Catch Flakes On Main
A small Mechanical Habit today:
When using not rocket science rule / merge queue, continue to redundantly run the full test suite on main. Maintain an easily accessible list of recent main failures — these are the flaky tests to eradicate.
For an example, see the “Flakes” link on https://devhub.tigerbeetle.com
Flaky tests are tests that fail intermittently, once in a thousand runs. This might be due to a genuine bug (assumptions about scheduling that mostly hold) or due to instability of underlying infrastructure (e.g., inability to download a release from GitHub, or to delete a folder on Windows). In either case, flaky tests are a huge productivity drain — as the size and complexity of test suite grows, more and more CI runs fail spuriously, even as each individual test almost always passes.

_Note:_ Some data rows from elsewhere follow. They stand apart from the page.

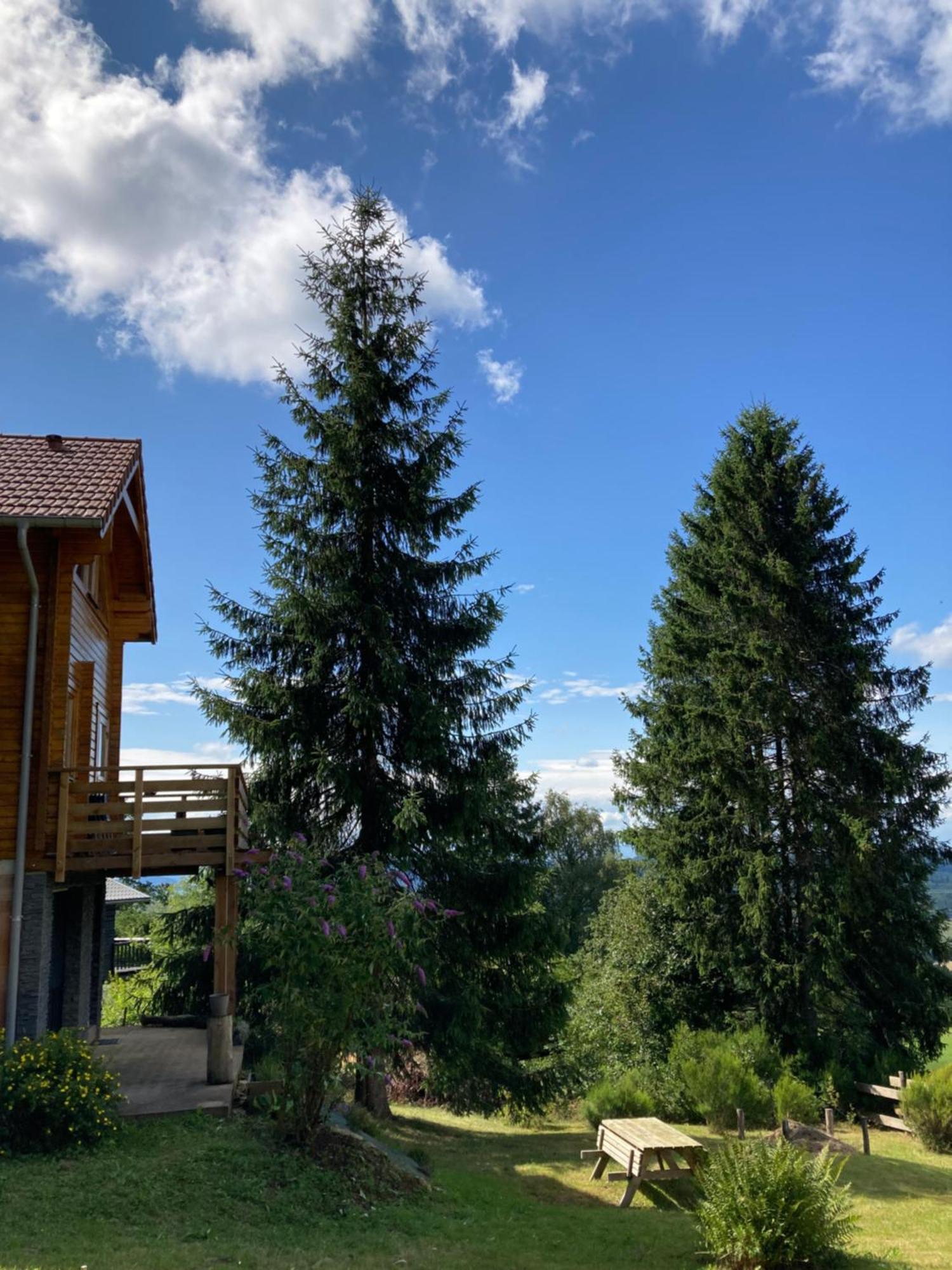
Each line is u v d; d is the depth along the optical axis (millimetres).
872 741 21406
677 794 23250
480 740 15664
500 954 15688
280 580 15055
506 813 16609
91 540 11945
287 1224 7949
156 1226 7445
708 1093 15984
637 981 22766
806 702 21594
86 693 14023
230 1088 10742
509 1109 17672
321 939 9320
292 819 15148
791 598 22125
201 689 15125
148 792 11648
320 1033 9344
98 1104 9148
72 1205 7609
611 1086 16047
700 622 23984
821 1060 19938
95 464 13094
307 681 15398
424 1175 10570
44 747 11430
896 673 22328
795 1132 14141
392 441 15914
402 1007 11242
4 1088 9000
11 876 11109
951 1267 8289
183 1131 9461
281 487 15836
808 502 22734
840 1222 8242
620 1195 11094
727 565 22875
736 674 21812
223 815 11781
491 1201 10211
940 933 21375
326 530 15852
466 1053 15055
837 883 20328
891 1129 17141
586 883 44344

Flaky tests are challenging to deal with — if you are working on landing a PR and your CI fails due to an obvious flake, the temptation to just re-run the test suite is enormous, especially if there’s a certain background dissatisfaction with infrastructure stability.
If you are of a mind to do some flake squashing, then your PRs will be green just to spite you! And working off of others’ PRs would require first to separate flakes from genuine failures.
This is why the merge queue is powerful: if there’s a guarantee that every commit on the main branch passes the tests, then every failure on main is a flake, by definition. Collecting all such failures into a single list compresses time, allows to prioritize the most impactful sources of instability, and reveals correlations between failures.